Both application frameworks embrace XML, which continues to mature, but will not be complete until standards are resolved and consolidated for industry-, business-, and presentation-layer XML frameworks.

Guided by Voices

Joshua Greenbaum
Principal, Enterprise Applications Consulting

The next revolution in enterprise applications will come from the blending of two technologies that, while promising, still have a way to go in order to prove their ultimate worth. But when these two technologies reach an appropriate level of technical maturity, enterprise software will enter a new and very exciting phase.

These two technologies are voice recognition and wireless communications, respectively. The wireless revolution, in my opinion, is less about advanced standards such as 3G and Bluetooth and more about ubiquity. Maybe it's best to talk about the wireless enterprise, where a wireless LAN forms the infrastructure for an enterprise that routinely sends and receives data without the need for physical connectivity. This lack of a physical anchor to data communications will drive tremendous innovation and flexibility along a vast continuum of business processes.

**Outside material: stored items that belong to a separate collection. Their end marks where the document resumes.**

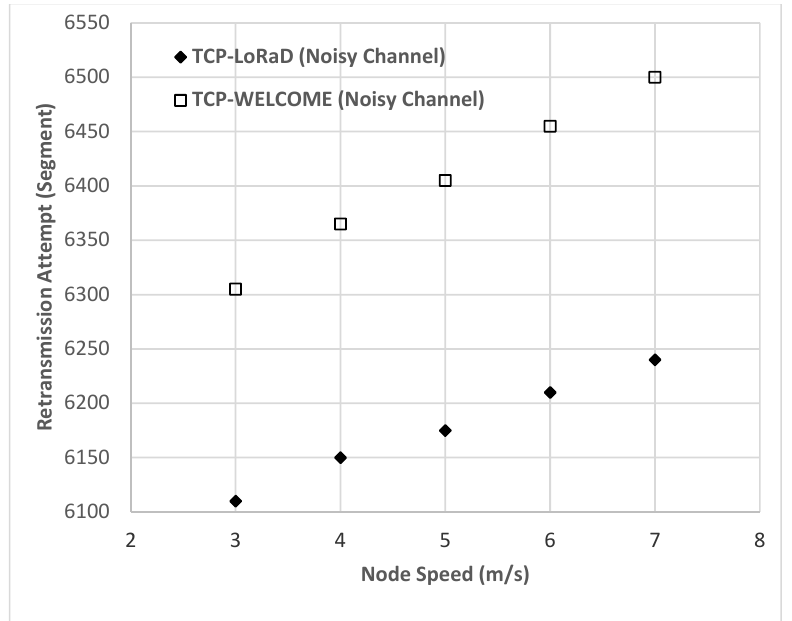
Figure 12. Retransmission Attempt versus node speed in a noisy channel. Comparison of TCP-LoRaD and TCP-WELCOME.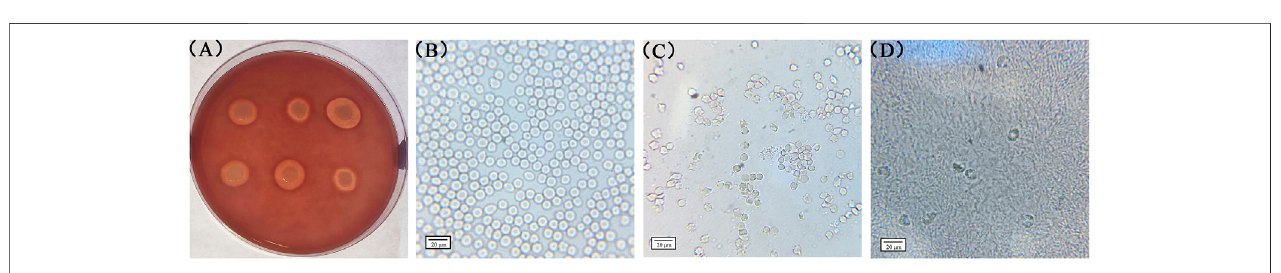
FIGURE 3 | Rabbit red blood cells treated with different bacterial strains. Note: (A) presents the results observed on rabbit blood agar plates; (B) , (C) , and (D) present the results observed through biological microscopy.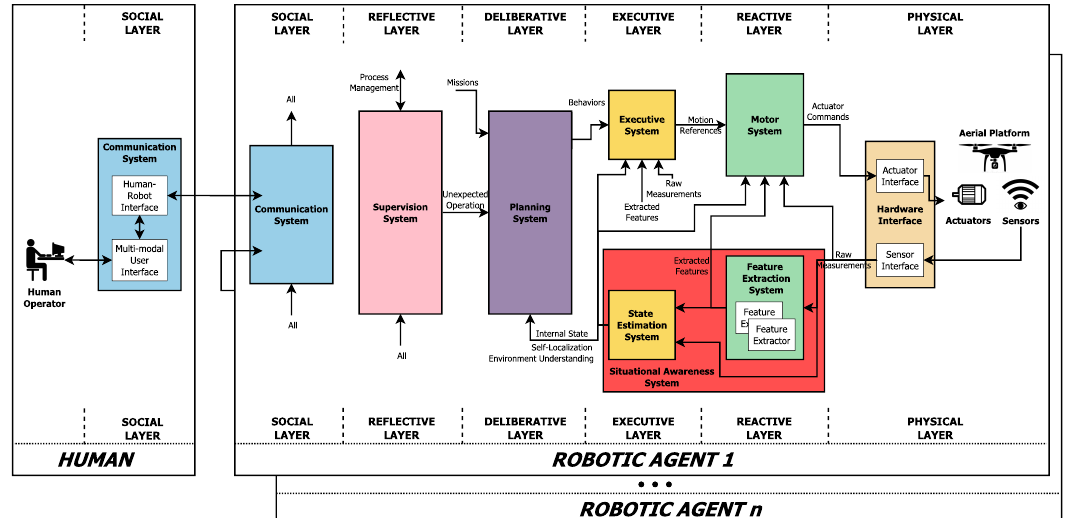
Figure 1. Aerostack system architecture [34]. The reader must note the importance of the situational awareness system (colored in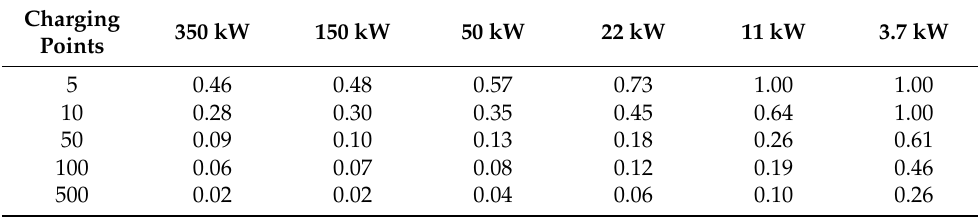
Table A5. Demand factors for the area type “Rural Region: Central City” and six charging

Voice recognition is another revolution in the making, in part fueled by wireless ubiquity. Accessing information by using voice commands will increase efficiency and productivity in myriad ways across the enterprise, particularly as users seek to interface with the corporate information infrastructure using devices that don't possess a standard QWERTY keyboard. Once voice recognition is married to wireless ubiquity, enterprise software, and the enterprise, will never be the same.

The Center Can't Hold

Rod Johnson
Vice President, AMR Labs, AMR Research

The current enterprise application model is becoming obsolete. Each application was designed to stand alone, with the goal of being the center of its users' universe. Thus, nearly all enterprise applications were built from the ground up with proprietary tools, languages, application servers, and integration frameworks.

These applications were built in a different era and on a technology stack that fails to address the realities of a multivendor world. As we have moved into the era of the Internet, vendors have raced to eliminate the business logic and code on the client in support of a browser-based user interface. However, just like the screen-scraping technology at the front end of the client/server era, user interface Band-Aids do not address the fundamental problems of how enterprise applications are built. Furthermore, they do nothing to address the problems users face, such as the cost of integration, achieving integration, managing change, data integrity, and poor reporting.

Industry-standard technology is emerging, which — if widely adopted by application vendors — will let users address many of the costs of maintaining current environments. The most significant change is the maturation of commercial application servers, based on J2EE or Microsoft .Net Application servers. The move to Web services should change the way applications are built, bought, and deployed, including the componentization of the currently monolithic enterprise application stacks. To support the real environment that exists in most businesses, vendors must design their applications to operate on data they do not own, through a presentation tier they did not design, and most of all, to run on an application server they didn't build.

Like all previous technology upheavals, there will be winners and losers. Today, enterprise application vendors — such as SAP, PeopleSoft, or Siebel Systems Inc. — are the only vendors accustomed to taking responsibility for software maintenance, hotline support, and technology infrastructure. However, significant investments will be required in order to secure their positions: They will have to demonstrate that their architectures and use of industry-standard technology facilitate the inclusion and integration of applications and data from other vendors.